[Items listed in a dataset]
───

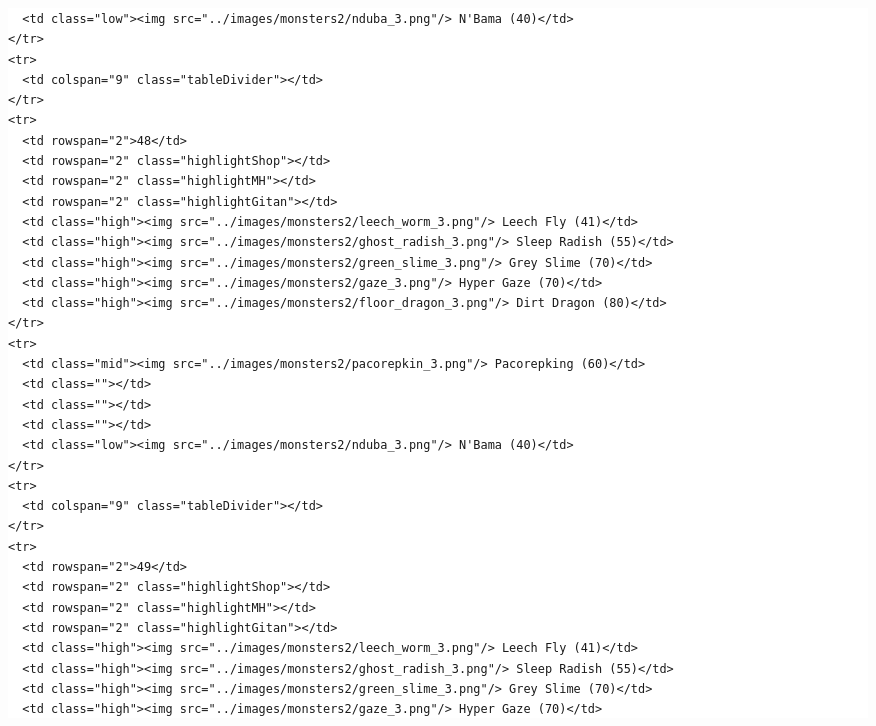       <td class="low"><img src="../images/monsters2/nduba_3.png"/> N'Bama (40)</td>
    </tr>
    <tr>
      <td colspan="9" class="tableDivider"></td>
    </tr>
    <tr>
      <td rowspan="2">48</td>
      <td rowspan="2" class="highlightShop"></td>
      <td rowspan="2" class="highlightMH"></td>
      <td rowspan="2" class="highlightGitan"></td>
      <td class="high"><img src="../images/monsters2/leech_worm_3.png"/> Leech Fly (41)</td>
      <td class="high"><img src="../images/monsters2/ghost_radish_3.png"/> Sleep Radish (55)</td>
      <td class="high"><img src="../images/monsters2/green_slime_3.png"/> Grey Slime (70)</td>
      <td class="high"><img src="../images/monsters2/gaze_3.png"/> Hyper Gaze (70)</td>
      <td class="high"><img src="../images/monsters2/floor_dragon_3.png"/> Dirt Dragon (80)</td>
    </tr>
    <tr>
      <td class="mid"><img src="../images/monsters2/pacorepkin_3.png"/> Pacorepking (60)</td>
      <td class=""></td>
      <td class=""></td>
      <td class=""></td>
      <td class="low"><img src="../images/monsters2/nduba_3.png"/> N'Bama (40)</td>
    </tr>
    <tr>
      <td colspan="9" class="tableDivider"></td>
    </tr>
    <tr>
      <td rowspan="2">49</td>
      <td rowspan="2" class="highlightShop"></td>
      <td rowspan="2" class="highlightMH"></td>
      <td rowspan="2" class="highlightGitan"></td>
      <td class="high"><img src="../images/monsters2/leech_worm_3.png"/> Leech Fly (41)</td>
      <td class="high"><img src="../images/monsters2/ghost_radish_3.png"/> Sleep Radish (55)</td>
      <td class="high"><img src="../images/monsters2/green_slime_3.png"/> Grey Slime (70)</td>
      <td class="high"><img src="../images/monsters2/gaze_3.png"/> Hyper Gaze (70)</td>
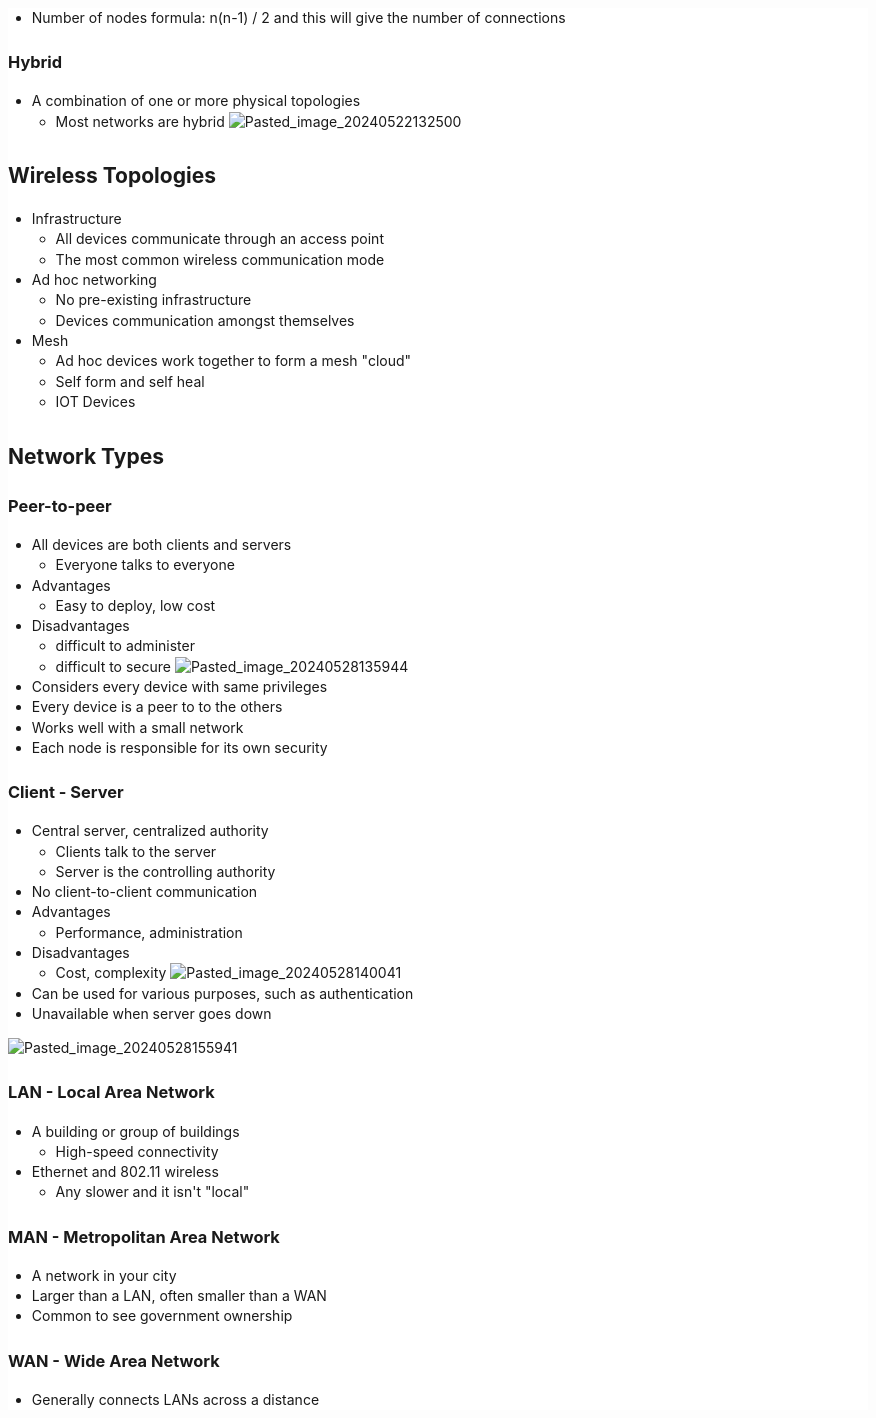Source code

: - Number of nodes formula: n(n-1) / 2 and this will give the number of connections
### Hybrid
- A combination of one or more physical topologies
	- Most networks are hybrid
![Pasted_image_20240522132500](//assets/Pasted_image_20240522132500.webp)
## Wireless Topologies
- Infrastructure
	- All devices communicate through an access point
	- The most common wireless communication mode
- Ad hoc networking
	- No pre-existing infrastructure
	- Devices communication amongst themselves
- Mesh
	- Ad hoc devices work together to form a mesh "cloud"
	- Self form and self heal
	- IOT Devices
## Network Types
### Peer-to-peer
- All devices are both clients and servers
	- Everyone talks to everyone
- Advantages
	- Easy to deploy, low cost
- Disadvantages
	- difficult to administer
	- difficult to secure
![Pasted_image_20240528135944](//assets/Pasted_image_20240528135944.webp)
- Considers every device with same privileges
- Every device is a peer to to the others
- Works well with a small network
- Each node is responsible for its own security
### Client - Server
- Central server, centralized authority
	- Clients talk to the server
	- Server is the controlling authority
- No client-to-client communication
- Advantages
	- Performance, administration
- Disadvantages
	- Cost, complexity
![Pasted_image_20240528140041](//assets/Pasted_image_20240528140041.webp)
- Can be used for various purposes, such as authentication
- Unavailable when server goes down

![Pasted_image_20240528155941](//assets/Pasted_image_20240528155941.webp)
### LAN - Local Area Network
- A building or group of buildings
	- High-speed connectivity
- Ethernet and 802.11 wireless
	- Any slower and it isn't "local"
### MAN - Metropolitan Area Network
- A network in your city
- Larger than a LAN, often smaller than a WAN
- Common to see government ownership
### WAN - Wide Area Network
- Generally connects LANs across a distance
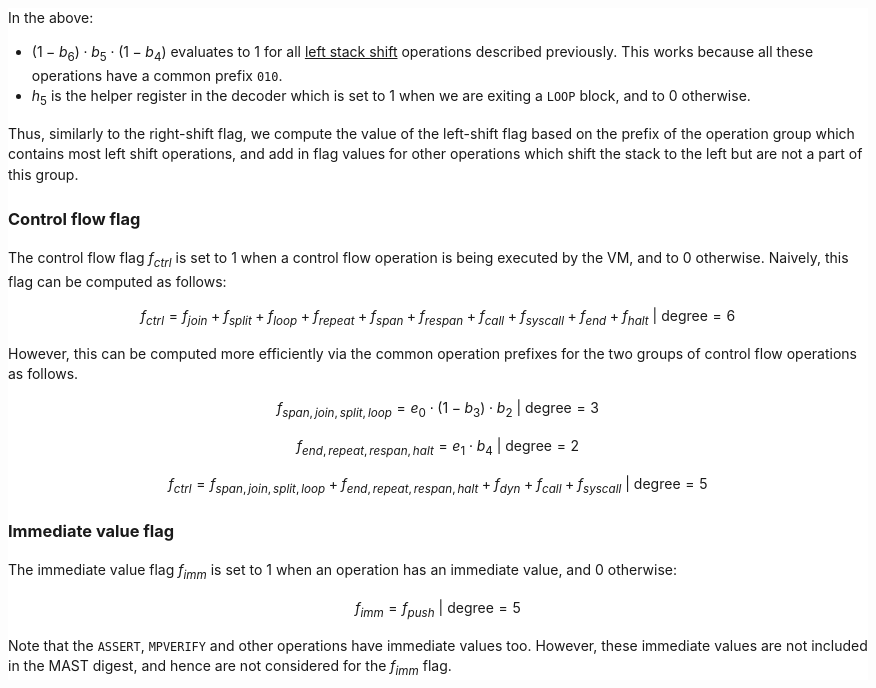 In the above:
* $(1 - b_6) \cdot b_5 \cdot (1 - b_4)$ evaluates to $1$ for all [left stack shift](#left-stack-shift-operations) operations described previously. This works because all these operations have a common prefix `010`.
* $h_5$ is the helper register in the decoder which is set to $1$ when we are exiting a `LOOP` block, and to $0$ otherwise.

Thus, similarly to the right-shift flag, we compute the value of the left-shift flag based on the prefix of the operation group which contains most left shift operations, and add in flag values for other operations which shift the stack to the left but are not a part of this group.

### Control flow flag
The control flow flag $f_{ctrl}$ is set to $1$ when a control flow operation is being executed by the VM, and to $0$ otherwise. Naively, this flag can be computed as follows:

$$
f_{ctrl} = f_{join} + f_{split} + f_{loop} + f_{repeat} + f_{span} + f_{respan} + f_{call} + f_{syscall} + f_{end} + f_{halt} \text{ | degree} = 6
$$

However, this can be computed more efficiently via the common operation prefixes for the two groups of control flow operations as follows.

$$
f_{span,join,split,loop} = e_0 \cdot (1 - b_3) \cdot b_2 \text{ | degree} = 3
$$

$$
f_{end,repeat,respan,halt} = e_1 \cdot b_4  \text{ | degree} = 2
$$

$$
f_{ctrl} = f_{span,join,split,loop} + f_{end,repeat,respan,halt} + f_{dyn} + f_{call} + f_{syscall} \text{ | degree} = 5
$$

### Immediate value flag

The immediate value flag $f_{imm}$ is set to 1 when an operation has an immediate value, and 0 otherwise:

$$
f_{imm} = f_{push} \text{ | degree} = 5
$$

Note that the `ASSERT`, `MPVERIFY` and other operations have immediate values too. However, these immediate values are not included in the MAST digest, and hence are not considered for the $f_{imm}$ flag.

───

[What to produce]: Extract the lines from the start of the records through the line that contains "Source code", reproducing them word for word with both ends included. Leave the pictures out of your answer.

[Solution for this problem]:
       <td class="low"><img src="../images/monsters2/nduba_3.png"/> N'Bama (40)</td>
    </tr>
    <tr>
      <td colspan="9" class="tableDivider"></td>
    </tr>
    <tr>
      <td rowspan="2">48</td>
      <td rowspan="2" class="highlightShop"></td>
      <td rowspan="2" class="highlightMH"></td>
      <td rowspan="2" class="highlightGitan"></td>
      <td class="high"><img src="../images/monsters2/leech_worm_3.png"/> Leech Fly (41)</td>
      <td class="high"><img src="../images/monsters2/ghost_radish_3.png"/> Sleep Radish (55)</td>
      <td class="high"><img src="../images/monsters2/green_slime_3.png"/> Grey Slime (70)</td>
      <td class="high"><img src="../images/monsters2/gaze_3.png"/> Hyper Gaze (70)</td>
      <td class="high"><img src="../images/monsters2/floor_dragon_3.png"/> Dirt Dragon (80)</td>
    </tr>
    <tr>
      <td class="mid"><img src="../images/monsters2/pacorepkin_3.png"/> Pacorepking (60)</td>
      <td class=""></td>
      <td class=""></td>
      <td class=""></td>
      <td class="low"><img src="../images/monsters2/nduba_3.png"/> N'Bama (40)</td>
    </tr>
    <tr>
      <td colspan="9" class="tableDivider"></td>
    </tr>
    <tr>
      <td rowspan="2">49</td>
      <td rowspan="2" class="highlightShop"></td>
      <td rowspan="2" class="highlightMH"></td>
      <td rowspan="2" class="highlightGitan"></td>
      <td class="high"><img src="../images/monsters2/leech_worm_3.png"/> Leech Fly (41)</td>
      <td class="high"><img src="../images/monsters2/ghost_radish_3.png"/> Sleep Radish (55)</td>
      <td class="high"><img src="../images/monsters2/green_slime_3.png"/> Grey Slime (70)</td>
      <td class="high"><img src="../images/monsters2/gaze_3.png"/> Hyper Gaze (70)</td>
Source code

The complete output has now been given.